What you have to do
A word-for-word transcript of the closing lines is required: from the one with "235 251 2.64" through the final line of the data.

*** Records supplied ***

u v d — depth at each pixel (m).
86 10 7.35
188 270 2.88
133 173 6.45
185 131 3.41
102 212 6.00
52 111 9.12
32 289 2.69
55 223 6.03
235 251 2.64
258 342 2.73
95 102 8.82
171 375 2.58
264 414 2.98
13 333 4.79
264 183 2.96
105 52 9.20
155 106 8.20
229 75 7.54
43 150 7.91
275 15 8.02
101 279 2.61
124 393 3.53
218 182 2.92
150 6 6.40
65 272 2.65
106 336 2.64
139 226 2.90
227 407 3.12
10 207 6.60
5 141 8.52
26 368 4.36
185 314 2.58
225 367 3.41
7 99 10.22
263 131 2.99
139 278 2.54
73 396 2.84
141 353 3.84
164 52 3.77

*** End of Records supplied ***

Completed task
235 251 2.64
258 342 2.73
95 102 8.82
171 375 2.58
264 414 2.98
13 333 4.79
264 183 2.96
105 52 9.20
155 106 8.20
229 75 7.54
43 150 7.91
275 15 8.02
101 279 2.61
124 393 3.53
218 182 2.92
150 6 6.40
65 272 2.65
106 336 2.64
139 226 2.90
227 407 3.12
10 207 6.60
5 141 8.52
26 368 4.36
185 314 2.58
225 367 3.41
7 99 10.22
263 131 2.99
139 278 2.54
73 396 2.84
141 353 3.84
164 52 3.77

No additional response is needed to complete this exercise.